Kessel noted that while the Strait of Hormuz remains strategically vital, the conflict's impact has expanded significantly.

"The centre of gravity in this moment still remains the Strait of Hormuz, but the battlefield has expanded," he said. "It's no longer just about transit through Hormuz. It's about choking Iran's ability to use its own ports and shipping."

The former diplomat described Washington's approach as systematically stripping away Iran's economic leverage through port restrictions and maritime enforcement.

Maximum Pressure Strategy

"You don't send envoys while easing pressure, you send them while tightening it. That's the playbook we're seeing," Kessel explained.

He characterized the U.S. strategy as making Iran "economically and logistically immobile" through port constraints, vessel interdictions, and neutralizing energy leverage to limit capability without full-scale war.

"Iran's core leverage is being stripped away systematically," Kessel observed. "All of this pressure points in one real direction: That Iran is losing its ability to coerce the global economy."
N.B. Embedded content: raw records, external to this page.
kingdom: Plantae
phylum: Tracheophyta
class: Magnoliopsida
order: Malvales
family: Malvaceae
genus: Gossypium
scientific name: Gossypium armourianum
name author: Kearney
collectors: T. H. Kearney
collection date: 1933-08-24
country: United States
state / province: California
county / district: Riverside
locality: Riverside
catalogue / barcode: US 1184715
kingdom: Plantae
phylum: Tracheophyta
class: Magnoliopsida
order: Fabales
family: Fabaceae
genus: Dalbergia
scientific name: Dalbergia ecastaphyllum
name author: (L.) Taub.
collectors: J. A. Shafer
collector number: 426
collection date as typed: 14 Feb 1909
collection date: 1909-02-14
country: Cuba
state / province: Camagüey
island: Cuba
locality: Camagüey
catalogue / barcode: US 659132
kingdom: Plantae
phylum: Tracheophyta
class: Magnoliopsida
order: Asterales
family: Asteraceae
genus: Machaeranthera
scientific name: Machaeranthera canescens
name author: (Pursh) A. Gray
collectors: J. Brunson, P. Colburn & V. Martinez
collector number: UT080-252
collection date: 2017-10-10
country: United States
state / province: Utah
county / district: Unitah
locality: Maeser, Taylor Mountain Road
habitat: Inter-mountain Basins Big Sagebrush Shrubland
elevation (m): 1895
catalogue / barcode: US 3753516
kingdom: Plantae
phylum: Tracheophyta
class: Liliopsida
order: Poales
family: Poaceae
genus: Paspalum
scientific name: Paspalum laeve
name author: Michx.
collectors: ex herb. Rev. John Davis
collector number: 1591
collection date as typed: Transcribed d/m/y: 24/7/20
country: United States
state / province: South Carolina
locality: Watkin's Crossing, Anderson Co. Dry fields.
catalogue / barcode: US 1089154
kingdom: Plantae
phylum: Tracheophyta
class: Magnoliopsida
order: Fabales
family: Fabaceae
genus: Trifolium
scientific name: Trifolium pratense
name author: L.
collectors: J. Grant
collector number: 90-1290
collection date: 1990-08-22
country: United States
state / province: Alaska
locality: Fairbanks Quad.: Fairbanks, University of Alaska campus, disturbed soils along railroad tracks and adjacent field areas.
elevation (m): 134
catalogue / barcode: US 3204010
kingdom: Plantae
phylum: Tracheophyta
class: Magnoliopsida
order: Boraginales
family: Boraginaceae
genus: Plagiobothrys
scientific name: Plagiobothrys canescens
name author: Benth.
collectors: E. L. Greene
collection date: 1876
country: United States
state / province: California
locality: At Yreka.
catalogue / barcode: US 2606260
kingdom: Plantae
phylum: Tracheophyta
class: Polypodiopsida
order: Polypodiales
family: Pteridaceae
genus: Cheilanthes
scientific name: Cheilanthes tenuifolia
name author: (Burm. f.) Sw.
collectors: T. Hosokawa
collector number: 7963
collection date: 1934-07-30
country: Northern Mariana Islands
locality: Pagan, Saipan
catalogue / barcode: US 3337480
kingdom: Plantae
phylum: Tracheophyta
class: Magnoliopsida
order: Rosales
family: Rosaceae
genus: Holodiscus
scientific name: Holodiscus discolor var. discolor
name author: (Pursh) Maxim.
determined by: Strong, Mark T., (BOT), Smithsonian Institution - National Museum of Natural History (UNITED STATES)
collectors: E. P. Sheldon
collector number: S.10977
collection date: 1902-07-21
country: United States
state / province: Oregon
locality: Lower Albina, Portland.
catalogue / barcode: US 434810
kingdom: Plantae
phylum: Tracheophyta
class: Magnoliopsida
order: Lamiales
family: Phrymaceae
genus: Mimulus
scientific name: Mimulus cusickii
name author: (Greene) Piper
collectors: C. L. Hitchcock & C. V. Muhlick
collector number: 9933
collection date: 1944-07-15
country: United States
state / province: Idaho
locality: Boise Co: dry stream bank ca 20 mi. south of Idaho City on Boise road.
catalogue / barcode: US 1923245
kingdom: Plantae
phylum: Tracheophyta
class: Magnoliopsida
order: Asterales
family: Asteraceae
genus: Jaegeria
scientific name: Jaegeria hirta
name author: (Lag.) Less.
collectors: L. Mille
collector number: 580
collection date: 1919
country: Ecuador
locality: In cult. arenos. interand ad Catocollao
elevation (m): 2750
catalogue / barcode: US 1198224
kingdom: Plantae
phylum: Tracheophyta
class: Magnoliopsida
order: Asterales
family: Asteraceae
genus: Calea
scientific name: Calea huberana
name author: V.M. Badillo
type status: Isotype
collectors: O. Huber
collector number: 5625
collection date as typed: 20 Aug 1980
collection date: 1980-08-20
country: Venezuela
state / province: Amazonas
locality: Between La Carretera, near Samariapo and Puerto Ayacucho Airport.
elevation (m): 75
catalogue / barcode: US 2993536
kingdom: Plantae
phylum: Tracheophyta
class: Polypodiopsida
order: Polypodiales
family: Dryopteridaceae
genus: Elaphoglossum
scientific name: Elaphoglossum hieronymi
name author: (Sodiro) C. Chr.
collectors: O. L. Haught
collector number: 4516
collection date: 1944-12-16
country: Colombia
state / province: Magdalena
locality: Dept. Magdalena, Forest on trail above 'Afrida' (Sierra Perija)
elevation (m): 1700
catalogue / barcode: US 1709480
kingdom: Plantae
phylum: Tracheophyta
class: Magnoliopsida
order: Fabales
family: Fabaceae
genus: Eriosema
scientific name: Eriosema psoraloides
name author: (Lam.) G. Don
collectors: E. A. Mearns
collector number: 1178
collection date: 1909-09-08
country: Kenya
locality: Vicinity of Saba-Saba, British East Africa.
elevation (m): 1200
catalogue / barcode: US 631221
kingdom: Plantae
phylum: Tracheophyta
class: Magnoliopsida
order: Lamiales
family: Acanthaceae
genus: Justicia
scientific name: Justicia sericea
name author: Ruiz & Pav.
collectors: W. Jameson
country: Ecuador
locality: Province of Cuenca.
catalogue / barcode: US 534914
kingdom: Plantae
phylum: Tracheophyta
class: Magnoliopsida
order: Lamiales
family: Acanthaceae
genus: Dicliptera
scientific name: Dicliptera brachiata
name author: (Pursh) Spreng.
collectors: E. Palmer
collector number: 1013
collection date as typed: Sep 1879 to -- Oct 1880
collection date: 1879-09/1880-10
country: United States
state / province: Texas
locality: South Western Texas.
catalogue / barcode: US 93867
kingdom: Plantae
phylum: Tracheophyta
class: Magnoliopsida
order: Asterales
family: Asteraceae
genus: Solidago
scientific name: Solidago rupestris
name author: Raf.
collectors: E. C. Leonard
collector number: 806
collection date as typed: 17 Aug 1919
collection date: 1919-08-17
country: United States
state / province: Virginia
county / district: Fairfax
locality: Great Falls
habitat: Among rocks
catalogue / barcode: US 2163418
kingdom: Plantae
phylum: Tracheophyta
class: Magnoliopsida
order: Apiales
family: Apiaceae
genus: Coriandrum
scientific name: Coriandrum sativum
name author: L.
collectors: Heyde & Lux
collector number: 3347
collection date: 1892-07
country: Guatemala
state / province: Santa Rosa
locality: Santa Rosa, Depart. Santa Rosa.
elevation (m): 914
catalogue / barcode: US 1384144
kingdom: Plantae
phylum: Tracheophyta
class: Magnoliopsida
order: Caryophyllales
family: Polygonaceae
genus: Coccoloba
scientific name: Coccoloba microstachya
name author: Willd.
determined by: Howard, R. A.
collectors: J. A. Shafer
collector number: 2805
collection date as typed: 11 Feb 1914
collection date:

Historical Moment of Decision

Kessel concluded that the current situation represents a pivotal historical moment where Western powers must choose between pushing for advantage or stepping back.

"This will be remembered as a moment that we either push for advantage or step back," he said, emphasizing that appeasement isn't a viable option when dealing with Tehran's regime.

The former diplomat's warnings come as global attention remains focused on the Persian Gulf region, where ongoing crude oil tanker traffic through the strategically vital Strait of Hormuz continues to face uncertainty, with visible impacts at gas pumps worldwide.